What needs to be done ▸ Each line below from the line with "left shoulder: (574, 769)" to the line with "left hip: (105, 263)" must be copied exactly, including those two, and no picture may appear in the copy.

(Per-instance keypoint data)
######

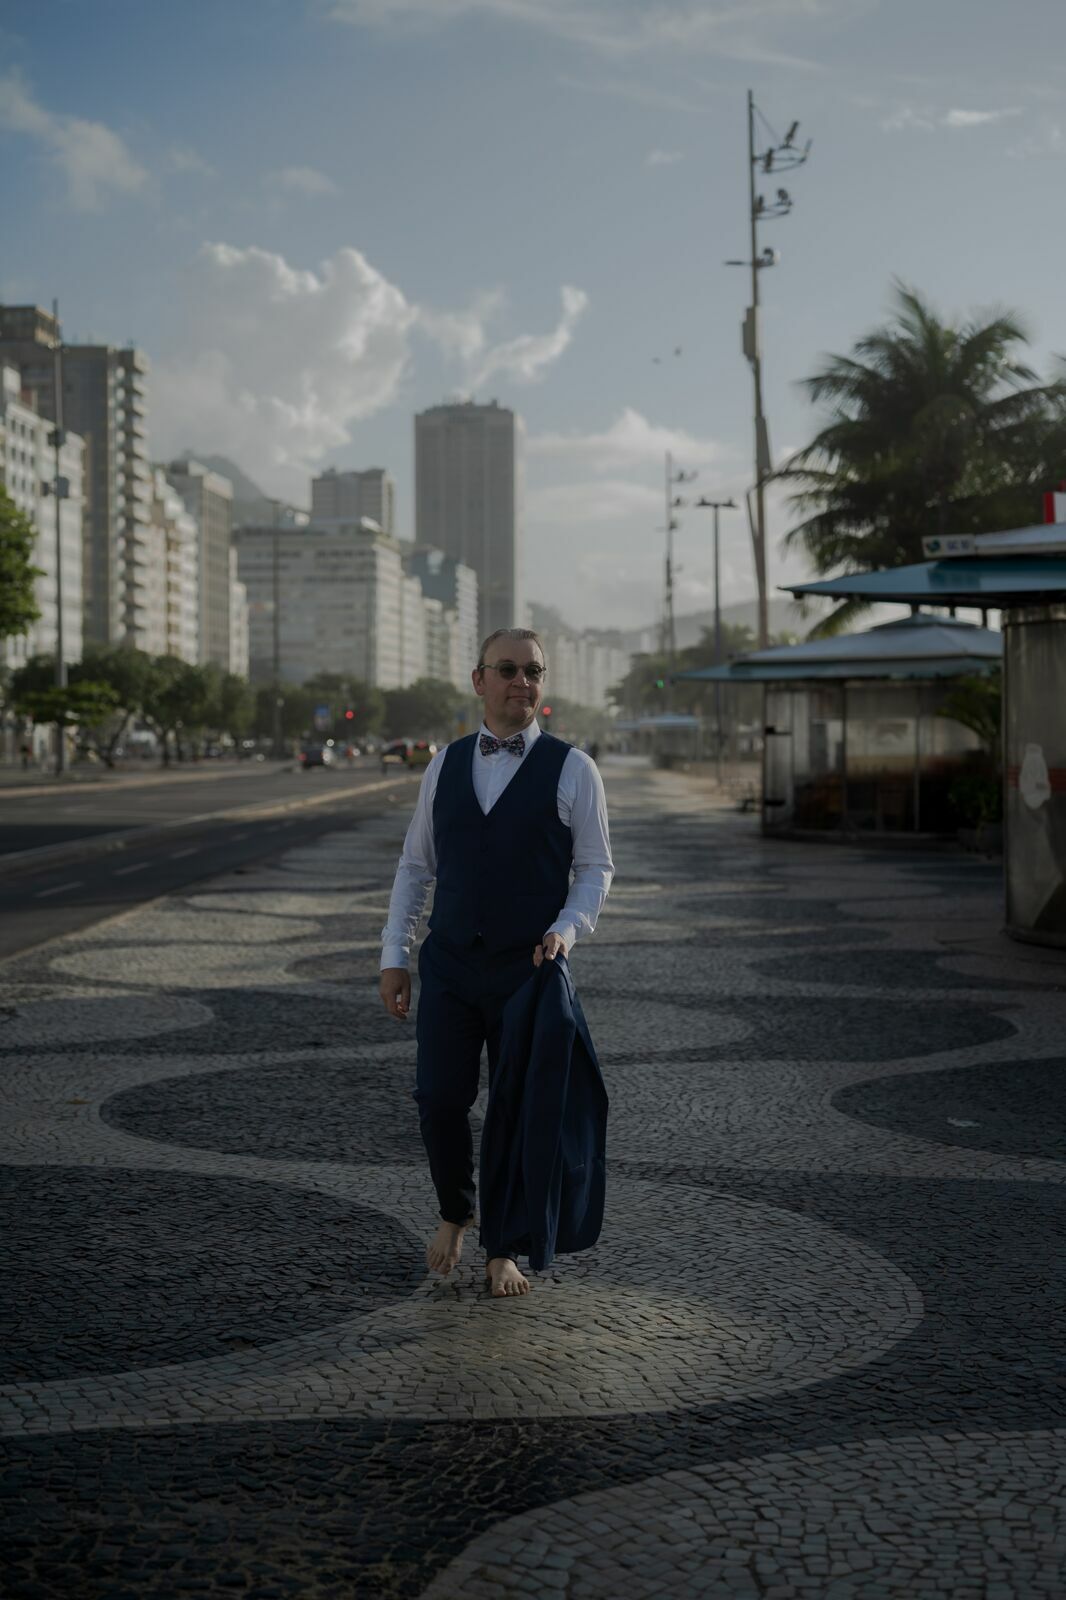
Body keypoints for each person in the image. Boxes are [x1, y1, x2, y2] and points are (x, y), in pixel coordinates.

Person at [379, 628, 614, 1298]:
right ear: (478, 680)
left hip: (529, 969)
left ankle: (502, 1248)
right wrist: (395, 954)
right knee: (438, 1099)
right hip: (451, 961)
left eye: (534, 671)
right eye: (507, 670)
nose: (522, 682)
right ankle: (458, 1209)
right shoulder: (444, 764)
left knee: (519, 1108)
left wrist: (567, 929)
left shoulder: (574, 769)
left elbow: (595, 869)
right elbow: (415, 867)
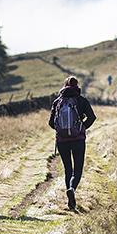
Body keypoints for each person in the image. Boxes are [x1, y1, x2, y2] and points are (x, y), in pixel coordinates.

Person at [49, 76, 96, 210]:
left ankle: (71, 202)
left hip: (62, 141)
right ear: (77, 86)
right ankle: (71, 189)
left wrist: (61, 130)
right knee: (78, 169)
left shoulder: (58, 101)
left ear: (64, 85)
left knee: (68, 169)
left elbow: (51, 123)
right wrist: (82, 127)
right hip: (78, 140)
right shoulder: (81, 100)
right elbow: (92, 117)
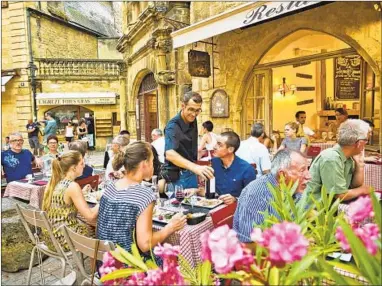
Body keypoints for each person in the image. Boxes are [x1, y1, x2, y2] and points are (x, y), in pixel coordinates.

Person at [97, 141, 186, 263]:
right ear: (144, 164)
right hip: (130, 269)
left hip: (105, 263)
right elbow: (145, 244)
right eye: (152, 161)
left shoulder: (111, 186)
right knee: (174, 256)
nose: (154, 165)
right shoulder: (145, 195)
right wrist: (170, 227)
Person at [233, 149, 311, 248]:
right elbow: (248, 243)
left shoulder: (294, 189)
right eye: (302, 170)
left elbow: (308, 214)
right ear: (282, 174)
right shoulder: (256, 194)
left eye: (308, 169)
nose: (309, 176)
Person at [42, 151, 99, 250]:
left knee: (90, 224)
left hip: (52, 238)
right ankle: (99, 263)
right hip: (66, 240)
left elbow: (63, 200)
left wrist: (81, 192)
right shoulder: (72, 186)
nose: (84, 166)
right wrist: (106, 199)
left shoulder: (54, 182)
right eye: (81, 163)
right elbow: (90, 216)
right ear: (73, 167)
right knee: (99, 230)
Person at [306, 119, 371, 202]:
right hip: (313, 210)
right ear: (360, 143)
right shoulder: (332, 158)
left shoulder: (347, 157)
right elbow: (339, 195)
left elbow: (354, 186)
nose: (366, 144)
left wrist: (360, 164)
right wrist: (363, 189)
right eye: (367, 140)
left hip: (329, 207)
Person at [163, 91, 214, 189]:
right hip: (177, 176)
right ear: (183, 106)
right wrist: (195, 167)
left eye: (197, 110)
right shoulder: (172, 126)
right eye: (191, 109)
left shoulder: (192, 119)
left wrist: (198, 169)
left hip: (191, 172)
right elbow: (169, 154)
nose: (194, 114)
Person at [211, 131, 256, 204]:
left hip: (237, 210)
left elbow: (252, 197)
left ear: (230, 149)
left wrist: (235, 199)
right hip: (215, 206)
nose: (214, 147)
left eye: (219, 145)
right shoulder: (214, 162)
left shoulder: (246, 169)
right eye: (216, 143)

######

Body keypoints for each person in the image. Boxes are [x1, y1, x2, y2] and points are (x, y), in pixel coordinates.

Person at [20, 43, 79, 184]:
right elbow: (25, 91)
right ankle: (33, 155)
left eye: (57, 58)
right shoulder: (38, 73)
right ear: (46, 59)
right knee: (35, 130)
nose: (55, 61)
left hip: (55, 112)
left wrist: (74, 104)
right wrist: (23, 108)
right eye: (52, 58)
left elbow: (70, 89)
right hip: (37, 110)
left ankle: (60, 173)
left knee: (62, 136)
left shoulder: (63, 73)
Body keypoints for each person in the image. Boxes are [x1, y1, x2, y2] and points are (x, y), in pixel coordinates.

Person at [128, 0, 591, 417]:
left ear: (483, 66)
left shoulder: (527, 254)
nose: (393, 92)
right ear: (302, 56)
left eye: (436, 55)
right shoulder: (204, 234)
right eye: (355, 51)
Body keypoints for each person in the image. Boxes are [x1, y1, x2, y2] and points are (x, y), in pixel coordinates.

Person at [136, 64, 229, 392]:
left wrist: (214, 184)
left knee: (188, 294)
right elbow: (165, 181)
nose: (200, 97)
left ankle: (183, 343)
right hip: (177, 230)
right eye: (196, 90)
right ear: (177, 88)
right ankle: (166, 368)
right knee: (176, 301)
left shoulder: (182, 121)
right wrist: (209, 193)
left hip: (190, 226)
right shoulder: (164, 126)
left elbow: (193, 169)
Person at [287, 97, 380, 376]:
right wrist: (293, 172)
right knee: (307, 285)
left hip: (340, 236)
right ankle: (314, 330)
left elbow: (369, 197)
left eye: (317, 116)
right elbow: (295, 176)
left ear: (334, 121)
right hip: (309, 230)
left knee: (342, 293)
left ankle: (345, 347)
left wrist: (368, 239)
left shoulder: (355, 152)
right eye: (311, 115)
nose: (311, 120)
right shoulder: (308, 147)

######

Solution to this exercise ▸
left shoulder: (574, 769)
left elbow: (595, 869)
right elbow: (415, 867)
Body keypoints for each person in the image. Boxes are [x1, y1, x2, y2] and points are (x, y), in pixel coordinates.

Person at [49, 76, 96, 210]:
left ankle: (71, 202)
left hip: (62, 141)
right ear: (77, 86)
right ankle: (71, 189)
left wrist: (61, 130)
right knee: (78, 169)
left shoulder: (58, 101)
left ear: (64, 85)
left knee: (68, 169)
left elbow: (51, 123)
right wrist: (82, 127)
right hip: (78, 140)
right shoulder: (81, 100)
right elbow: (92, 117)
Body keypoints for each person in the image. Boxes are [x1, y1, x2, y2] and points are (x, y), in pixel coordinates.

Person at [97, 141, 186, 263]:
right ear: (144, 164)
right hip: (130, 269)
left hip: (105, 263)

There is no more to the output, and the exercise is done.